-- Belge bölümü --
Prof. Dr. Mehmet Emin Ay

En güzel baba-kız örneği: Hz. Muhammed - Hz. Fatıma

Değerli okuyucum.

Son günlerde ülkemizde gündemi oluşturan "Kur'an-ı Kerim ve Hadis-i Şerifleri esas alarak bu yüce dini, günümüz insanlarına nasıl en güzel ve en doğru şekilde anlatabiliriz" meselesine dair, dün akşam itibariyle hem bir önceki hem de şimdiki Diyanet İşleri Başkanlarımızın açıklamalarına şahit olduk. Prof. Dr. Mehmet Görmez "Ahlâkı, adaleti ve merhameti merkeze alan bir dindarlık inşa etmeliyiz." derken, Prof. Dr. Ali Erbaş "Herkes, İslam hakkında konuşurken hak ve hakikate karşı sorumluluğun gereği dikkatli olmak durumundadır." sözleriyle dikkat çekti meselenin önemine ve nezaketine…

İslam dünyasının içinde bulunduğu sorunlar, muhatap olduğu zulümler ve yaşadığı savaşlar yanında, Ümmet-i Muhammed'in ümidini bağladığı ülkemizin emniyeti, huzur ve selameti için; aynı zamanda mağdur ve mazlum din kardeşlerimizin ve tüm bölge insanlarının tekrar yurtlarına dönebilmesi amacıyla sınırları ötesinde büyük bir hassasiyetle gerçekleştirmeye çalıştığı askerî harekâtın yaşandığı şu günlerde, en çok milli birlik ve beraberliğe, anlayış ve dayanışmaya muhtaç olduğumuz bir ortamda, birtakım söylemlerin "cımbızlanarak" servis edilmesi ve insanlar arasında farklı düşüncelerin kamplaşmalara yol açması… üzücü sonuçları beraberinde getirmektedir.

Medyada, ikide bir dinî meseleler üzerine farklı söylemlerin adeta "güreştirilmesine" şahit olduğumuz ve artık buna bir son vermenin icab ettiği şu ortamda, Sayın Cumhurbaşkanımızın gündeme taşıdığı mesele, -tam da kendilerinin ifade ettiği gibi- bir "Din Eğitimi" meselesidir. Ancak kanaatimizce bu mesele, bir-iki değil, birkaç yönden ele alınmasını icab ettirecek kadar da derin ve geniştir.

Önümüzdeki yazılarımızda konuya dair görüşlerimizi inşâallah sizlerle paylaşacağımızı ifade ederek önceki yazılarımızda ele almaya çalıştığımız ve bu yazıyla tamamlamayı düşündüğümüz, "Bir Baba Olarak Peygamberimiz" konusuna devam etmek istiyoruz.

-- Yapılacak iş --
Yazıda "Medyada, ikide bir" sözlerinden aşağıya, "devam etmek istiyoruz." sözlerine kadar her şeyi "Medyada" yerine "Basında" koyarak yeniden yazar mısın?

-- Alıntılanan veriler --
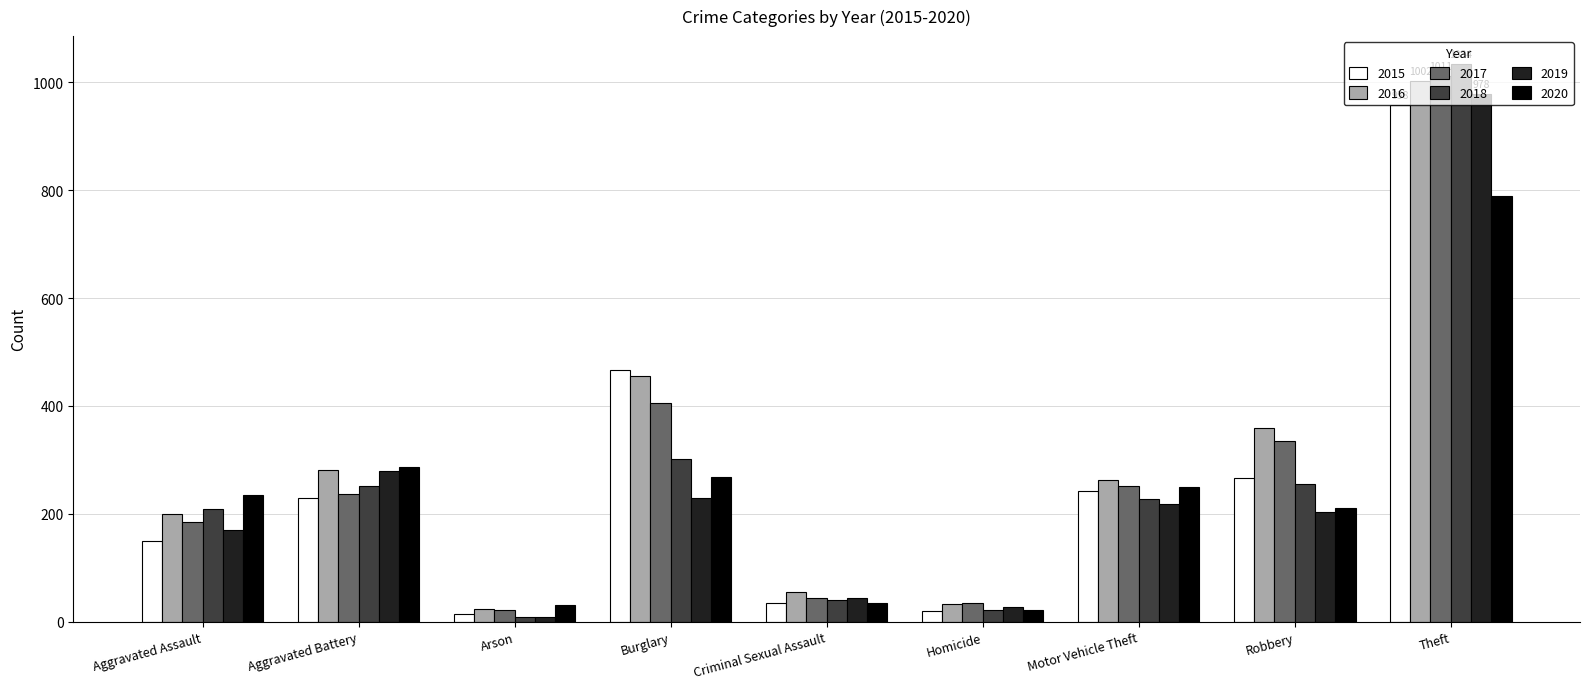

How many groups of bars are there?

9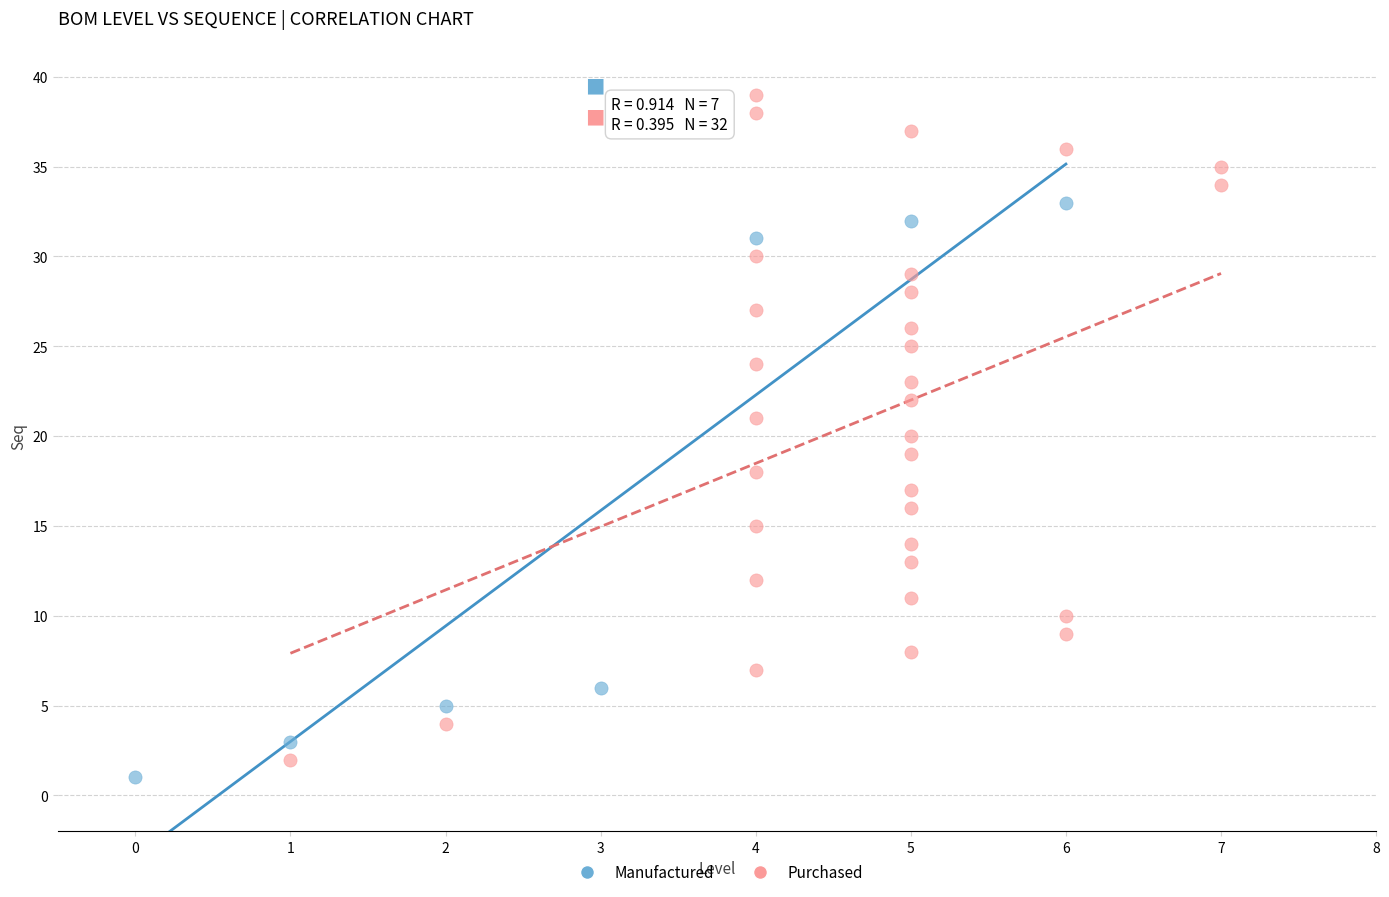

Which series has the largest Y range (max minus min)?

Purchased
==
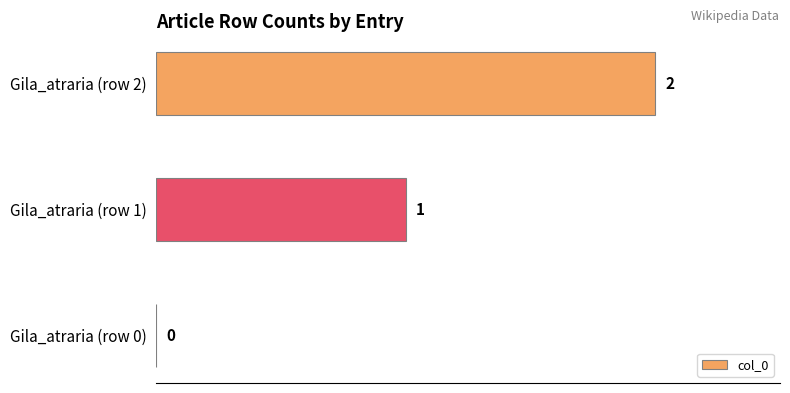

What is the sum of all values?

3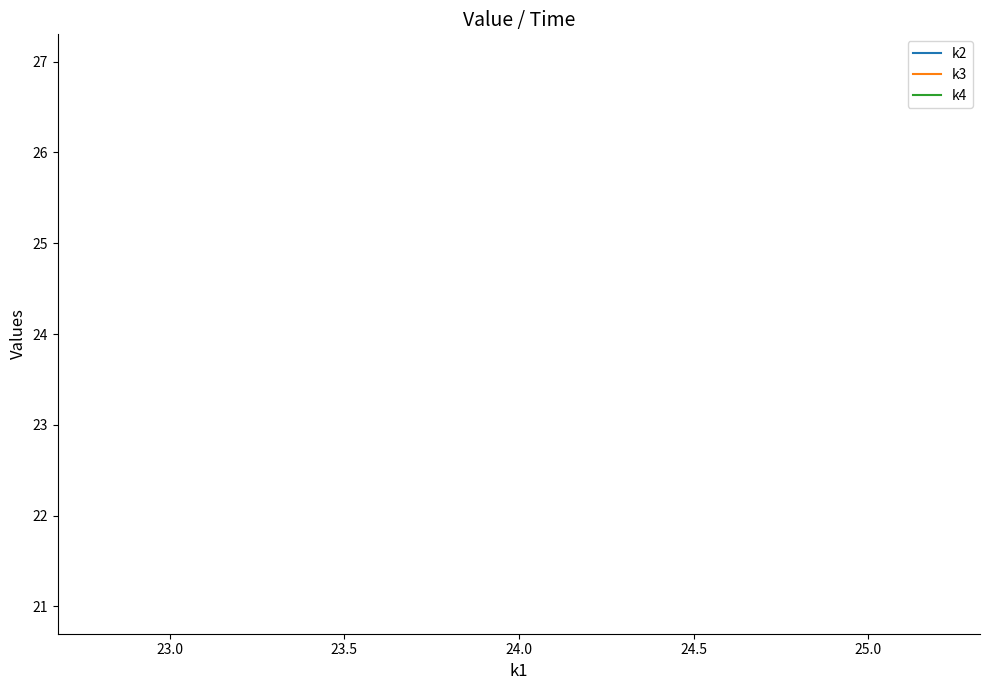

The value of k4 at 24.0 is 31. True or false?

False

-- Görev çıktısı --
Basında, ikide bir dinî meseleler üzerine farklı söylemlerin adeta "güreştirilmesine" şahit olduğumuz ve artık buna bir son vermenin icab ettiği şu ortamda, Sayın Cumhurbaşkanımızın gündeme taşıdığı mesele, -tam da kendilerinin ifade ettiği gibi- bir "Din Eğitimi" meselesidir. Ancak kanaatimizce bu mesele, bir-iki değil, birkaç yönden ele alınmasını icab ettirecek kadar da derin ve geniştir.

Önümüzdeki yazılarımızda konuya dair görüşlerimizi inşâallah sizlerle paylaşacağımızı ifade ederek önceki yazılarımızda ele almaya çalıştığımız ve bu yazıyla tamamlamayı düşündüğümüz, "Bir Baba Olarak Peygamberimiz" konusuna devam etmek istiyoruz.